#### [Short task]
Turn every line of the records below into a numbered list, skipping any blank lines.

(Dataset rows)

-------------------------

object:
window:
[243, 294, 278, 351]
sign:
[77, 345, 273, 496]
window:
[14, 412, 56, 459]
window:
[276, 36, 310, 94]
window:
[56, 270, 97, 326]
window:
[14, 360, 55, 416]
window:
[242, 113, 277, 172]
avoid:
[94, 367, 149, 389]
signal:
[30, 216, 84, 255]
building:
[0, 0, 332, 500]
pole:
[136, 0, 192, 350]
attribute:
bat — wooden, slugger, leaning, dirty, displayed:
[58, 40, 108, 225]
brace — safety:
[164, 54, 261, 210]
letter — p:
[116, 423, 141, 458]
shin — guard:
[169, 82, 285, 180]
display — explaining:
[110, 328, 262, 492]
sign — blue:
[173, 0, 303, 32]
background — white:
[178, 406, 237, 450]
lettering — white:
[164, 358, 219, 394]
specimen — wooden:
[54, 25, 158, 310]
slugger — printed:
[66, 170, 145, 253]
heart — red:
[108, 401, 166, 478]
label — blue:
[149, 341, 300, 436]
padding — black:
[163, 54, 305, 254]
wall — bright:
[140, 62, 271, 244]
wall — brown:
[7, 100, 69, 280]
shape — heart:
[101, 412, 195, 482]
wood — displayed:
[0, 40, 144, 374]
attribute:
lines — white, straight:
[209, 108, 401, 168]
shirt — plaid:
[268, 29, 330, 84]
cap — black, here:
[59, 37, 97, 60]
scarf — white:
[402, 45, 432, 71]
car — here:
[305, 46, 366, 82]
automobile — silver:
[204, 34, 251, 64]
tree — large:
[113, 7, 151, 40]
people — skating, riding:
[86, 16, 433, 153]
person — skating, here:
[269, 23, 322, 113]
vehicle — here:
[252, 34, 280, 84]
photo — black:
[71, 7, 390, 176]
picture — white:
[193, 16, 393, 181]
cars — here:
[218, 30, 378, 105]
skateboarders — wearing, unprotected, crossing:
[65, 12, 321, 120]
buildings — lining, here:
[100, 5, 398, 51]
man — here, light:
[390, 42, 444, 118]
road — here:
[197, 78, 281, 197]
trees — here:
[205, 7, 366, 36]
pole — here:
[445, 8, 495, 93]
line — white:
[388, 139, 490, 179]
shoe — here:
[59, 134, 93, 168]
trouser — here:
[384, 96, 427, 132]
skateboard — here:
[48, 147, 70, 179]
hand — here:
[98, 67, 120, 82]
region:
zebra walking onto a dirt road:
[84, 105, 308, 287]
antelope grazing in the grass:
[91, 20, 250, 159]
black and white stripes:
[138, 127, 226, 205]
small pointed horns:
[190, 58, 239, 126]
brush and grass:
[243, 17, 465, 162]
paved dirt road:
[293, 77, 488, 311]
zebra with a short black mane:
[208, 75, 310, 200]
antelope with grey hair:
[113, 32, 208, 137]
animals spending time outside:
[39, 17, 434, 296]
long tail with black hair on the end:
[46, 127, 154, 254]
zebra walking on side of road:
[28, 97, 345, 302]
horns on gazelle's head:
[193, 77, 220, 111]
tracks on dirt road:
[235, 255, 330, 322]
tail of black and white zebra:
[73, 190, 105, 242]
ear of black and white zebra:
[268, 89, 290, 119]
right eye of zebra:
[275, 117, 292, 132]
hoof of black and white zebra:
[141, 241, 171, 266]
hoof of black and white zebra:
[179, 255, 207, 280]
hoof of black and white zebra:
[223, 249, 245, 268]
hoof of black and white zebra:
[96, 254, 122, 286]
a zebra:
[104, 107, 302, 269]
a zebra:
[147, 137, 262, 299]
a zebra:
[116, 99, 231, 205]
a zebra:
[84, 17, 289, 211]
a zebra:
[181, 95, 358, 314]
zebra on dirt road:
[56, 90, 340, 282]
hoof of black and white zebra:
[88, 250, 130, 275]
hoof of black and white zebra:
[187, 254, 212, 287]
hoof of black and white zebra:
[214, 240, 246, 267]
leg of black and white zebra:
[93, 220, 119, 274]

-------------------------

#### [Final answer]
1. object:
2. window:
3. [243, 294, 278, 351]
4. sign:
5. [77, 345, 273, 496]
6. window:
7. [14, 412, 56, 459]
8. window:
9. [276, 36, 310, 94]
10. window:
11. [56, 270, 97, 326]
12. window:
13. [14, 360, 55, 416]
14. window:
15. [242, 113, 277, 172]
16. avoid:
17. [94, 367, 149, 389]
18. signal:
19. [30, 216, 84, 255]
20. building:
21. [0, 0, 332, 500]
22. pole:
23. [136, 0, 192, 350]
24. attribute:
25. bat — wooden, slugger, leaning, dirty, displayed:
26. [58, 40, 108, 225]
27. brace — safety:
28. [164, 54, 261, 210]
29. letter — p:
30. [116, 423, 141, 458]
31. shin — guard:
32. [169, 82, 285, 180]
33. display — explaining:
34. [110, 328, 262, 492]
35. sign — blue:
36. [173, 0, 303, 32]
37. background — white:
38. [178, 406, 237, 450]
39. lettering — white:
40. [164, 358, 219, 394]
41. specimen — wooden:
42. [54, 25, 158, 310]
43. slugger — printed:
44. [66, 170, 145, 253]
45. heart — red:
46. [108, 401, 166, 478]
47. label — blue:
48. [149, 341, 300, 436]
49. padding — black:
50. [163, 54, 305, 254]
51. wall — bright:
52. [140, 62, 271, 244]
53. wall — brown:
54. [7, 100, 69, 280]
55. shape — heart:
56. [101, 412, 195, 482]
57. wood — displayed:
58. [0, 40, 144, 374]
59. attribute:
60. lines — white, straight:
61. [209, 108, 401, 168]
62. shirt — plaid:
63. [268, 29, 330, 84]
64. cap — black, here:
65. [59, 37, 97, 60]
66. scarf — white:
67. [402, 45, 432, 71]
68. car — here:
69. [305, 46, 366, 82]
70. automobile — silver:
71. [204, 34, 251, 64]
72. tree — large:
73. [113, 7, 151, 40]
74. people — skating, riding:
75. [86, 16, 433, 153]
76. person — skating, here:
77. [269, 23, 322, 113]
78. vehicle — here:
79. [252, 34, 280, 84]
80. photo — black:
81. [71, 7, 390, 176]
82. picture — white:
83. [193, 16, 393, 181]
84. cars — here:
85. [218, 30, 378, 105]
86. skateboarders — wearing, unprotected, crossing:
87. [65, 12, 321, 120]
88. buildings — lining, here:
89. [100, 5, 398, 51]
90. man — here, light:
91. [390, 42, 444, 118]
92. road — here:
93. [197, 78, 281, 197]
94. trees — here:
95. [205, 7, 366, 36]
96. pole — here:
97. [445, 8, 495, 93]
98. line — white:
99. [388, 139, 490, 179]
100. shoe — here:
101. [59, 134, 93, 168]
102. trouser — here:
103. [384, 96, 427, 132]
104. skateboard — here:
105. [48, 147, 70, 179]
106. hand — here:
107. [98, 67, 120, 82]
108. region:
109. zebra walking onto a dirt road:
110. [84, 105, 308, 287]
111. antelope grazing in the grass:
112. [91, 20, 250, 159]
113. black and white stripes:
114. [138, 127, 226, 205]
115. small pointed horns:
116. [190, 58, 239, 126]
117. brush and grass:
118. [243, 17, 465, 162]
119. paved dirt road:
120. [293, 77, 488, 311]
121. zebra with a short black mane:
122. [208, 75, 310, 200]
123. antelope with grey hair:
124. [113, 32, 208, 137]
125. animals spending time outside:
126. [39, 17, 434, 296]
127. long tail with black hair on the end:
128. [46, 127, 154, 254]
129. zebra walking on side of road:
130. [28, 97, 345, 302]
131. horns on gazelle's head:
132. [193, 77, 220, 111]
133. tracks on dirt road:
134. [235, 255, 330, 322]
135. tail of black and white zebra:
136. [73, 190, 105, 242]
137. ear of black and white zebra:
138. [268, 89, 290, 119]
139. right eye of zebra:
140. [275, 117, 292, 132]
141. hoof of black and white zebra:
142. [141, 241, 171, 266]
143. hoof of black and white zebra:
144. [179, 255, 207, 280]
145. hoof of black and white zebra:
146. [223, 249, 245, 268]
147. hoof of black and white zebra:
148. [96, 254, 122, 286]
149. a zebra:
150. [104, 107, 302, 269]
151. a zebra:
152. [147, 137, 262, 299]
153. a zebra:
154. [116, 99, 231, 205]
155. a zebra:
156. [84, 17, 289, 211]
157. a zebra:
158. [181, 95, 358, 314]
159. zebra on dirt road:
160. [56, 90, 340, 282]
161. hoof of black and white zebra:
162. [88, 250, 130, 275]
163. hoof of black and white zebra:
164. [187, 254, 212, 287]
165. hoof of black and white zebra:
166. [214, 240, 246, 267]
167. leg of black and white zebra:
168. [93, 220, 119, 274]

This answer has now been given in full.